- "Succession" patriarch Logan Roy rallied his fictional newsroom with a speech atop printer-paper boxes.
- It seemed to reference real-life media mogul Rupert Murdoch, who once used a similar makeshift pedestal.
- The scene appeared in the second episode of the current season of the HBO show that aired Sunday night.
Logan Roy, the imposing media mogul on "Succession," stood on printer-paper boxes to deliver one of his more fiery speeches on the HBO hit show.
The scene seemed to reference a real-life moment back in 2007, in which News Corp. chairman Rupert Murdoch reportedly addressed journalists from the same makeshift pedestal.

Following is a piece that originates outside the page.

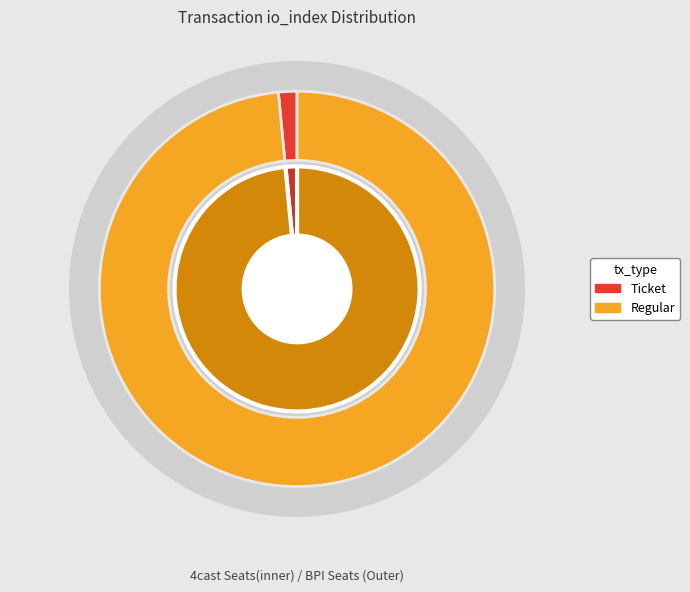

What percentage do Ticket and Regular together represent?

100.0%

—Sarah Ellison (@sarahellison) April 3, 2023
In the episode that aired on Sunday night, Roy stepped up on boxes gathered together on the fictional ATN newsroom floor to deliver a rousing call for staff at the network to step up and meet the demands of a shifting industry.
"I want to know that we're killing the opposition!" Roy bellowed in the episode that aired on Sunday night, the second in the current and final season of the hit HBO show chronicling the power struggles of a fictional media billionaire family.
"You're fucking pirates!" he roared.
Roy made the speech as he geared up for a landscape-altering deal that would see him cede power at his media conglomerate Waystar Royco to the mercurial tech mogul Lukas Mattson.
Back in the real world, Murdoch gave a rather more tempered address to journalists at the Wall Street Journal after News Corp. acquired the Journal's publisher Dow Jones in December 2007.
But Murdoch had also opted for the same unassuming pedestal, standing on boxes of printer paper that Dow Jones VP of communications, Robert Christie, had assembled on the floor, according to Washington Post journalist Sarah Ellison's 2010 book "War at the Wall Street Journal."
A representative for Murdoch and News Corp. declined to comment.
In his speech, Murdoch told the reporters present that "We have to entertain, inform, enrich all our readers in their lives and in their businesses," according to Ellison's book.
"We must be the preeminent sources of financial information and comment in the world," he said, according to Ellison's book. "And we must put ourselves beyond there being any doubt in that regard."
Ellison told Insider that Roy's speech captured some aspects of Murdoch's real-life moment.
"Brian Cox's depiction of Logan Roy is feistier and louder than Rupert was the day he arrived in the WSJ newsroom," Ellison said.
"The scene in 'Succession' is something of a mashup of Rupert's first in-person address to the Wall Street Journal newsroom (where he stood on printer paper boxes) and the moment when he returned to run Fox News after he ousted Ailes," she said, referring to the late former Fox News CEO Roger Ailes.
"I remember the scramble to make him some kind of stage, and all that was available were printer paper boxes," Ellison said, referring to Murdoch. "So that part of the scene is very loyal to reality."
Representatives for Dow Jones and the Wall Street Journal did not respond to Insider's request for comment.
Heidi Moore, a digital media consultant who was New York bureau chief at Financial News at the time when she was present at Murdoch's 2007 speech, told Insider that his speech felt "hurriedly pulled together," just as Roy's was on the show.
"Then we all kind of stood around as people were literally dispatched to drag the printer boxes over to where Rupert planned to stand," she added.
—Heidi N. Moore (@moorehn) April 3, 2023
Like Ellison, Moore also noted the somewhat more subdued vibe of Murdoch's address, saying he cut a more "avuncular" figure than the thundering Roy.
"The whole thing was very unsettling and frankly, it was an unhappy day for a lot of people," Moore told Insider. "The printer boxes, especially since we literally saw them dragged to their place, were key to the mood of menace and worry that day."